Marc Soler (UAE Team Emirates) tried to get away on the descent, and it was Van Aert who gave chase, but he let his teammate and reigning champion, Sepp Kuss, take over. Soler was caught, and although his teammate, Pavel Sivakov, tried to steal a lead, he was caught and when Van Aert came to the front just before the finish line, the winner was never in doubt.

“I expected a much bigger group to go to the finish. I knew the climb on the circuit was tough, but I didn’t expect the race to explode like that,” Van Aert said. “Sepp did such a great job, I don’t think people know what it’s like when you’re under 60kg and you do those kind of pulls on the flat.”

“We always had this stage in mind for Wout, but we knew it was going to be tough, especially with the pace on the last climb,” Kuss said. “The pace was high, but when I saw Wout there I knew he was on a good day. It was a ‘suffer fest’ to pull Soler back, but it feels like a win for me too.”

Red shirt wearer Ben O’Connor is cooled down by firefighters spraying water.

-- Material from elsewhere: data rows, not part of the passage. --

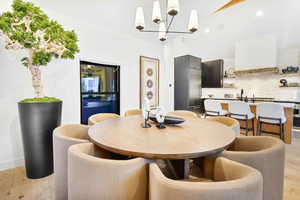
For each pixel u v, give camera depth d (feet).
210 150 3.12
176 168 4.08
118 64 11.56
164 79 15.38
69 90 9.03
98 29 10.27
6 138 6.89
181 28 12.03
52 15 8.18
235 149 4.51
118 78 11.85
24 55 7.23
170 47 15.38
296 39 14.66
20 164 7.21
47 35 5.51
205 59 21.53
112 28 10.79
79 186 2.84
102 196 2.66
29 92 7.44
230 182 1.98
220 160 3.08
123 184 2.66
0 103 6.74
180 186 1.97
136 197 2.82
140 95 13.19
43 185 5.74
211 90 21.75
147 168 2.96
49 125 6.06
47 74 8.16
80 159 2.79
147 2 8.93
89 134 4.18
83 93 10.16
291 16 12.63
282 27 13.94
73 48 6.24
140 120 6.32
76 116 9.39
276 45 15.43
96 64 10.75
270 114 9.48
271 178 3.27
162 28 7.47
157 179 2.25
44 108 5.88
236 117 10.94
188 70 14.34
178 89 15.28
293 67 15.65
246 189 1.95
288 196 5.12
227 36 16.61
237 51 17.56
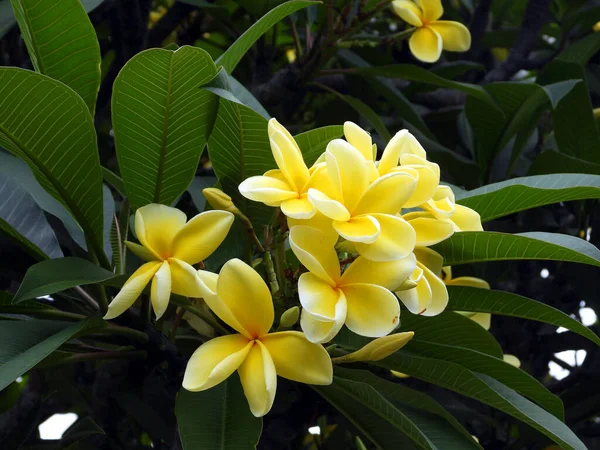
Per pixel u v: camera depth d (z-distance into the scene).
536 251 0.61
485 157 1.07
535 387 0.65
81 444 0.85
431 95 1.28
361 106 1.04
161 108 0.59
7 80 0.54
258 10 1.08
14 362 0.54
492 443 0.98
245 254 0.63
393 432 0.65
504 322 1.06
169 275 0.52
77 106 0.57
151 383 0.85
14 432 0.78
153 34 1.20
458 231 0.60
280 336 0.52
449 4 1.34
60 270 0.58
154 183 0.63
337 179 0.52
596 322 1.17
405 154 0.57
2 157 0.76
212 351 0.52
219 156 0.63
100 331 0.63
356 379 0.63
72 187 0.61
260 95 1.05
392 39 0.97
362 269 0.52
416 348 0.66
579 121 0.97
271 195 0.53
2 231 0.66
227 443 0.56
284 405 0.75
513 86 0.95
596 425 0.99
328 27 0.98
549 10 1.38
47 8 0.60
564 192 0.62
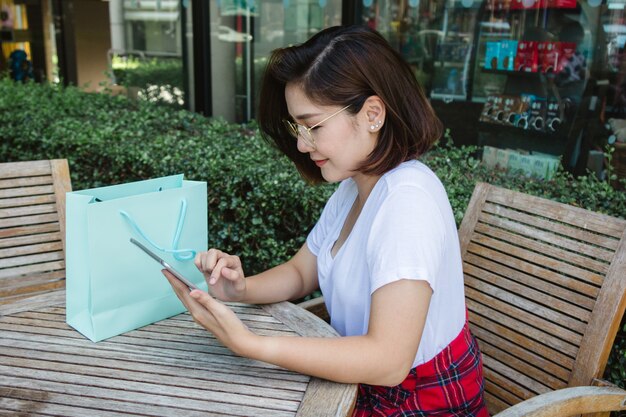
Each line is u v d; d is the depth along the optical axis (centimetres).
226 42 540
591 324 154
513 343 174
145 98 610
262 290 160
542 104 377
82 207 138
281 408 118
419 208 126
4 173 198
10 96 480
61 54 740
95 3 666
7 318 155
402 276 119
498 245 181
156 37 591
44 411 117
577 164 366
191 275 158
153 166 310
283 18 503
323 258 153
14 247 197
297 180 274
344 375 120
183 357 137
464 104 414
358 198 154
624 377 200
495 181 289
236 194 287
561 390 137
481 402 146
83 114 448
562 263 164
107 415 116
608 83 349
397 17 430
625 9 337
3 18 789
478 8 396
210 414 116
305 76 129
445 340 139
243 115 548
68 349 140
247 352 122
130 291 146
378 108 130
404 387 137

Temperatures in Cordoba reached 39 degrees on Friday. Photo: Dario Belingheri/Getty Images

Roglic, the pre-race favourite, managed to take just six seconds off O’Connor’s lead, taking the bonus seconds when he was first up the climb. “I can’t really do much about Primoz sprinting for the bonuses, but you have to take a lot of bonuses to make up that amount of time,” said Australian O’Connor.

O’Connor (Decathlon-AG2R La Mondiale), who took the red jersey after winning stage 6 in dramatic fashion, still holds a lead of 4min 45sec over three-time former champion Primoz Roglic (Red Bull-Bora-Hansgrohe).

Saturday’s eighth stage is a hilly 159km ride from Ubeda to Cazorla. Sunday will see a mountain stage from Motril to Granada before the first rest day as the race heads to northern Spain.